I'm a little confused here Jeff, the authors of the Wiki article on Pearl Harbour talk of the planned third wave of attacks that were abandoned. The Japanese suffered little casualties in the first wave, but damage to the attacking aircraft in the second wave had increased to a point where it was taken into account on whether they should go ahead with another attack.
I'm not sure on whether it's just idle speculation but It had been suggested that the abandoned attack could have caught the carriers returning to Pearl.
On December 7th, when Pearl Harbor was attacked, USS Enterprise, CV-6, was about 200 miles west of Pearl Harbor. Her first notice that war had begun came from one of her own pilots, Ensign Manuel Gonzales, of Scouting Six, flying in to Ford Island Naval Air Station that Sunday morning. He was heard on the radio saying,
"Please don't shoot! Don't shoot! This is an American plane."
Moments later, he was again heard ordering his aircrewman Leonard J. Kozelek to bail out. Neither man was ever heard from again.
As the second wave was departing, Enterprise was ordered to seek out and attack the Japanese fleet.
But, faulty intelligence and bad guesses about where the Japanese had launched from led her to search the waters southwest of Hawaii, where she found only more American ships.

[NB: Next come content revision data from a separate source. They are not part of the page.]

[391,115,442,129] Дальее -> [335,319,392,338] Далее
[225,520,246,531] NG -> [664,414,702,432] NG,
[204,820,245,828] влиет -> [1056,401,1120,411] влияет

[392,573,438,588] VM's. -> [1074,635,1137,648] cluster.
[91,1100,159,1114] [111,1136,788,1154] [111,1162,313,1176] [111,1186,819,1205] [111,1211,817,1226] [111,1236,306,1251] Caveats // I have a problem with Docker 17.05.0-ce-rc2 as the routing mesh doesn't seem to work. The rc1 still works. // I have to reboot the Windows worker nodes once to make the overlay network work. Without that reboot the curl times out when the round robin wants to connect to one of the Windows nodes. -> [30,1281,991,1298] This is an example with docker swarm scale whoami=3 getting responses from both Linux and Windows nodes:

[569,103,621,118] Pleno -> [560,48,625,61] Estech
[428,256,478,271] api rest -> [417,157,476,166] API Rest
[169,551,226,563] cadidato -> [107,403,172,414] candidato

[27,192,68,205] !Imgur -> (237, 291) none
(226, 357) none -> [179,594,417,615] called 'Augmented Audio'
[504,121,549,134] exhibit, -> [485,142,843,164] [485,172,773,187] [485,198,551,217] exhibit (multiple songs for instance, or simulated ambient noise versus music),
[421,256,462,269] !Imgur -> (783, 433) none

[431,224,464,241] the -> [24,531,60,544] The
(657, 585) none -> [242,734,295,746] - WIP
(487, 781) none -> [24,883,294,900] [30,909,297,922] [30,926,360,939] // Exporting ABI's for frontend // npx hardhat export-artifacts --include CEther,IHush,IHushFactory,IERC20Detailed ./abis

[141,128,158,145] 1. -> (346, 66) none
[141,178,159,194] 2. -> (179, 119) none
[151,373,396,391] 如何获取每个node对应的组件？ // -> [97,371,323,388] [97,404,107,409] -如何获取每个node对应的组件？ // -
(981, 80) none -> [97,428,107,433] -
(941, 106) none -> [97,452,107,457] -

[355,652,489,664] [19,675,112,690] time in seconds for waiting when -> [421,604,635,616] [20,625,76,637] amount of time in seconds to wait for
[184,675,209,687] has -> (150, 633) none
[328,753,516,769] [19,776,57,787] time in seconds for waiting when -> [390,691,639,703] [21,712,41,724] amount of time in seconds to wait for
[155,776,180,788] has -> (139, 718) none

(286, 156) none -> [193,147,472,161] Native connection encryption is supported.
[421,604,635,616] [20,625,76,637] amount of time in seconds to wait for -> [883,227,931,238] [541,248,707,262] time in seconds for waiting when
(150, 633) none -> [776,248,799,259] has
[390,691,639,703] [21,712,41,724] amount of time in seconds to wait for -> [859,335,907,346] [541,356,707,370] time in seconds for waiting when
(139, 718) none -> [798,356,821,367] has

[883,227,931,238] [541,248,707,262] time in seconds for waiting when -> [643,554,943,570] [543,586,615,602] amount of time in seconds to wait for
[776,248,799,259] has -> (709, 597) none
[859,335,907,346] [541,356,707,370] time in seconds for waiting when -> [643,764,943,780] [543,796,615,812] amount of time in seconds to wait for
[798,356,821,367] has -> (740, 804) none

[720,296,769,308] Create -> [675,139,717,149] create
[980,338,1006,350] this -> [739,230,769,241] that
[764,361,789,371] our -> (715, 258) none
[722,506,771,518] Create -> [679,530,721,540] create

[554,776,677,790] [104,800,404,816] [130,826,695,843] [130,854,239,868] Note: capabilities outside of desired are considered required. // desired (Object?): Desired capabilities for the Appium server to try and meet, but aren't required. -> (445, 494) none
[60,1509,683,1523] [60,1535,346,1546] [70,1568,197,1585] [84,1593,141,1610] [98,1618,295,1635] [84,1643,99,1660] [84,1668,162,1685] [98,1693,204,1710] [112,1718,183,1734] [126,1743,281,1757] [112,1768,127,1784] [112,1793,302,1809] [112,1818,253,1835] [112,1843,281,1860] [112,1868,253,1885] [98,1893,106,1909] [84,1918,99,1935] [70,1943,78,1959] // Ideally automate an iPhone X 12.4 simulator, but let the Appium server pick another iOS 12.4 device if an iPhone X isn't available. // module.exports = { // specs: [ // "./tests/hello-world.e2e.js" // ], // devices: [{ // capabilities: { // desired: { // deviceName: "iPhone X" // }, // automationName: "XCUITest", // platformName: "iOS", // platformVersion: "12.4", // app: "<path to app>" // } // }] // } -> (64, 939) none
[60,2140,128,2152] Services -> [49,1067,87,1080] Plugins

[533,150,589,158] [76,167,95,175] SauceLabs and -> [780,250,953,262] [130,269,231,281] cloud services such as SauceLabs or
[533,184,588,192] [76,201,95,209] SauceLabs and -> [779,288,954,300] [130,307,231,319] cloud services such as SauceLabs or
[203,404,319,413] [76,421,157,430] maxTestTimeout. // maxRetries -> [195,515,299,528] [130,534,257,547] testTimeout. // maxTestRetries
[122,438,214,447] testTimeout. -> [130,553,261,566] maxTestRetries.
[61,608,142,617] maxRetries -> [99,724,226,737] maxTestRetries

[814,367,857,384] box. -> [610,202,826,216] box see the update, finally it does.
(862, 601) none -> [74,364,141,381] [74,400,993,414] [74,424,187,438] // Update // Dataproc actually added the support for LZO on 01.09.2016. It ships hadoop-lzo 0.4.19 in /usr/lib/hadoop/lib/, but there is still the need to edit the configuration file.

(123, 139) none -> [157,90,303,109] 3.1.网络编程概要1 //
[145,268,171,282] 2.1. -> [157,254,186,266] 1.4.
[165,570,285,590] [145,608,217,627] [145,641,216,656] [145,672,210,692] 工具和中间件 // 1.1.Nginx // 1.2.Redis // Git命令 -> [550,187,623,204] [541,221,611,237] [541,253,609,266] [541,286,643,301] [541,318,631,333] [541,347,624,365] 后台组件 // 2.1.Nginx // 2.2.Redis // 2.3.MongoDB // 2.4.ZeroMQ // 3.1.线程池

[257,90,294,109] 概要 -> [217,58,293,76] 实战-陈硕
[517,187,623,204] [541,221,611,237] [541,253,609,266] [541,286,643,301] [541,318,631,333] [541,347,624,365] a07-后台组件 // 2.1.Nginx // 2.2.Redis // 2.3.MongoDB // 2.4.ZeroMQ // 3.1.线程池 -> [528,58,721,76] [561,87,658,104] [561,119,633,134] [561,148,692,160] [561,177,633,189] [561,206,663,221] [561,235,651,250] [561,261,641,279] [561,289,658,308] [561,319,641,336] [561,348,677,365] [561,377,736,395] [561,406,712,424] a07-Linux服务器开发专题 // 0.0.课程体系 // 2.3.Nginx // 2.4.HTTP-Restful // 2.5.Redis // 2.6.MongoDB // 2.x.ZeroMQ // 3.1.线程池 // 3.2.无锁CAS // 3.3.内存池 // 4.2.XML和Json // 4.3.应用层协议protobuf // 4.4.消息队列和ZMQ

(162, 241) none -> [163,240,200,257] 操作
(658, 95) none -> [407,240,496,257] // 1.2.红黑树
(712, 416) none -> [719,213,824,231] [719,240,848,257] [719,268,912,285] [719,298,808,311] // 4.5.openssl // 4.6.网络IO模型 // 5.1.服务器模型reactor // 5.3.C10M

At dusk the following day, December 8th, 1941, Enterprise and her Task Force, low on fuel, came into Pearl Harbor. Working in the dark, in shadows cast by the still-burning Arizona, Enterprise refueled and reprovisioned. By 0600 December 9, 1941, she was underway, clearing the harbor channel and sailing back into the Pacific
So, given the history of her movements, it is very doubtful the Japanese would have found her. She had turned away to the southwest looking in the wrong place for the Japanese carriers and any Japanese planes going to Pearl Harbor as a 3rd wave would have missed her. She did not come into Pearl Harbor herself until dusk of the following day.